In a given population, each individual has a number of offspring $Y$ with discrete Uniform distribution on $\{0, 1, \ldots, N \}$, for some fixed $N \ge 1$, i.e. $P(Y = k) =\frac{1}{N+1}$ for all $k = 0, 1, \ldots, N$. Let $\pi_N$ denote the probability of eventual extinction of this population when it starts from one individual.
a. Write down an equation solved by $\pi_N$.
b. For each fixed $N$, give the number of solutions that this equation has in the interval $[0, 1]$. Give a short explanation. If there is more than one solutions, indicate which one is $\pi_N$.
For part a, is it something along the lines of $\ \pi_N = G(\pi_N)$? I'm kind of lost.
If the first individual has $k\ne 0$ offspring then the eventual extinction probability is $\pi_0^k$. So $\pi_k$ satisfies
$\pi_0=\frac{1}{N+1}+\sum_{k=1}^N\frac{\pi_0^k}{N+1}$.
This simplifies to $(N+1)\pi_0=\sum_{k=0}^N \pi_0^k$.

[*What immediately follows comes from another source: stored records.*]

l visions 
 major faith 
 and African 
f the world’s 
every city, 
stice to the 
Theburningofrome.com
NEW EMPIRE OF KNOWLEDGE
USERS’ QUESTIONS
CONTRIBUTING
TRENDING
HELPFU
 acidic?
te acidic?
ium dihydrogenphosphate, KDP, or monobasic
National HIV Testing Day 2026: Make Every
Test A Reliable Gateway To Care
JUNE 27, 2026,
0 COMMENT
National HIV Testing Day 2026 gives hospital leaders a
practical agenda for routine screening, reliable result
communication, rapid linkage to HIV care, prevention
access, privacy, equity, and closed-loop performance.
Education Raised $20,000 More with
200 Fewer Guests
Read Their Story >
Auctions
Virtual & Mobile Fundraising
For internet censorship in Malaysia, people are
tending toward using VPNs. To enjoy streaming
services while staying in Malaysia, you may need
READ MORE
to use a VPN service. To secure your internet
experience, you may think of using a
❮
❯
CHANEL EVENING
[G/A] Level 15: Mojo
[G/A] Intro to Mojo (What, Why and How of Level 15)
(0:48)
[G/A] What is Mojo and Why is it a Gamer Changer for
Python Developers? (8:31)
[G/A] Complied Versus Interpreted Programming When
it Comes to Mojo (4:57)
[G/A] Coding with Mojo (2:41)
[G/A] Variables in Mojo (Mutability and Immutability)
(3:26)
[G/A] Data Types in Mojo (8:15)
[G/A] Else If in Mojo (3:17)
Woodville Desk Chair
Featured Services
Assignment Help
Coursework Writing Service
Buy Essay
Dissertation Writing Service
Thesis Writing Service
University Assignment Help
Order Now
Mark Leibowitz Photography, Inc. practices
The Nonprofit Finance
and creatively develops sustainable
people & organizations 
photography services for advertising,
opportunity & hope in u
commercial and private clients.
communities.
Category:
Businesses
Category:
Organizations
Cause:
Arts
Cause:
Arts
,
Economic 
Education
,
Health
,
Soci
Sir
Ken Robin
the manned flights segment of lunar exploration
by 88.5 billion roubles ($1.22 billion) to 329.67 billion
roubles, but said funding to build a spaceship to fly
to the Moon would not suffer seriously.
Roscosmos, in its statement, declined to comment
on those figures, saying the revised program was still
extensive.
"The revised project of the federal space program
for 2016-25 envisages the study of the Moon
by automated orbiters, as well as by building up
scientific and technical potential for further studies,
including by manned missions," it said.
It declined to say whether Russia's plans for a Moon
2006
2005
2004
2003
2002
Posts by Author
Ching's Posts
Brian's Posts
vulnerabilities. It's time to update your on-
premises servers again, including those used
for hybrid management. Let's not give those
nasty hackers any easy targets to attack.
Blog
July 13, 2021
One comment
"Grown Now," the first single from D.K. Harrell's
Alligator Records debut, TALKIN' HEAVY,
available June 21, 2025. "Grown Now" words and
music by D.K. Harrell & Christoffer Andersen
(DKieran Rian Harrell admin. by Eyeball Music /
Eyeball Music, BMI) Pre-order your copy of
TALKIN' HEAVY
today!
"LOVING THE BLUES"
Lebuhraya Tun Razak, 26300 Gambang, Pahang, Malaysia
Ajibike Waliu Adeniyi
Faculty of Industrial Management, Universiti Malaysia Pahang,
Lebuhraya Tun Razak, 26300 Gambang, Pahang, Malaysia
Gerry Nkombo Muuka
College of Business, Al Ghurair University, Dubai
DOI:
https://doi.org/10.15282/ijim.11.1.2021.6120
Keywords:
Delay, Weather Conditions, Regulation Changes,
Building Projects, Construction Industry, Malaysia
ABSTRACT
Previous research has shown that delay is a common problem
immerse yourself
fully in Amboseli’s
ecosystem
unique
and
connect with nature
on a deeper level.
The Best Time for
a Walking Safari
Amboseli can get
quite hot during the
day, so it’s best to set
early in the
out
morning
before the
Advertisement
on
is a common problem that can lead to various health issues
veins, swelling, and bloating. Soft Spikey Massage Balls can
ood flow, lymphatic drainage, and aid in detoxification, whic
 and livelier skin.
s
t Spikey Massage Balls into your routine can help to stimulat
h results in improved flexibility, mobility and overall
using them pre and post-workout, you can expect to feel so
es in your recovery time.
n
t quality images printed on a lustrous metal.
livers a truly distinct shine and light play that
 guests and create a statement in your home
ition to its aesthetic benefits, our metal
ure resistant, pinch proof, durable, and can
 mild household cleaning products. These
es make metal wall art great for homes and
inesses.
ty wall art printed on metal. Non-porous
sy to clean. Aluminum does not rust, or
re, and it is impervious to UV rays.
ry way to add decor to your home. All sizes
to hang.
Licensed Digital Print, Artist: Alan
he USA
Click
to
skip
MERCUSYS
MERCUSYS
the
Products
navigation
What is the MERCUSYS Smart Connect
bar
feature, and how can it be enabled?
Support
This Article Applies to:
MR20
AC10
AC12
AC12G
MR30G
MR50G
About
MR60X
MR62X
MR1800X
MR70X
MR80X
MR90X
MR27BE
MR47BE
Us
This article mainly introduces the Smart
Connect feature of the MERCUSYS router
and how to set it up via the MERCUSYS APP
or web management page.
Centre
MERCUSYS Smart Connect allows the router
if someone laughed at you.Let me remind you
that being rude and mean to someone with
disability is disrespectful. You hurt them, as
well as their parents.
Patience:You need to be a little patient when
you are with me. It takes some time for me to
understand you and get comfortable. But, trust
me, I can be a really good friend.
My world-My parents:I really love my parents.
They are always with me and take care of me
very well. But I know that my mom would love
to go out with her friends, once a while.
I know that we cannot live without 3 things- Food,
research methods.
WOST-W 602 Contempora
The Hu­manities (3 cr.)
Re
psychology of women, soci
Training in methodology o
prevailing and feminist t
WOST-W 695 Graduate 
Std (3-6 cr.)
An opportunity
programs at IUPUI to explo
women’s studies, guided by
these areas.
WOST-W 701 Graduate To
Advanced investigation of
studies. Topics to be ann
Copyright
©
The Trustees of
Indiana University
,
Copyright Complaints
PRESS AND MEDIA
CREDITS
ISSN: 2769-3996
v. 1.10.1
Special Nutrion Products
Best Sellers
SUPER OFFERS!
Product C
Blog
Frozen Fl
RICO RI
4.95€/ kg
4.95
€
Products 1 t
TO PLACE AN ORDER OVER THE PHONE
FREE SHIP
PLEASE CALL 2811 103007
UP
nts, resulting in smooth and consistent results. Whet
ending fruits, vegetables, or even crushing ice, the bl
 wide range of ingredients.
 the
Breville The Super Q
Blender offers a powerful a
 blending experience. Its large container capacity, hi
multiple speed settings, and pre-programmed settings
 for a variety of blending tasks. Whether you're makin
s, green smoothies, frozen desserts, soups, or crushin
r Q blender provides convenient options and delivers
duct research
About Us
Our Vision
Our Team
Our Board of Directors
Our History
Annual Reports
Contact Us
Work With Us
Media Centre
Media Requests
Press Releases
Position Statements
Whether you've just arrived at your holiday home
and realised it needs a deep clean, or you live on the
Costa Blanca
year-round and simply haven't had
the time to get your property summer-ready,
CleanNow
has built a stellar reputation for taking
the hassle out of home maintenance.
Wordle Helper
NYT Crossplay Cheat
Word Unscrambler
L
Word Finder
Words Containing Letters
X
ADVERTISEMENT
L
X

$\pi_0=1$ is one of the solutions.
$f(\pi_0)=\left(\sum_{k=0}^N\pi_0^k\right)-(N+1)\pi_0$ factorises as $f(\pi_0)=(\pi_0-1)(\pi_0^{N-1}+2\pi_0^{N-2}+3\pi_0^{N-3}+...+(N-1)\pi_0-1)$.
Let $g(\pi_0)=\pi_0^{N-1}+2\pi_0^{N-2}+3\pi_0^{N-3}+...+(N-1)\pi_0-1$. When $N=1$, $g$ has no roots. When $N=2$, $g$ has one root at $\pi_0=1$.
Now consider the case $N>2$. $g$ has at least one root in $[0,1]$ since $g(0)<0$ and $g(1)>0$. In fact, $g$ cannot have more than one root in $[0,1]$ since $g'(\pi_0)>0$ for all $\pi_0>0$.
So there is one solution when $N=1,2$ and there are two solutions when $N>2$.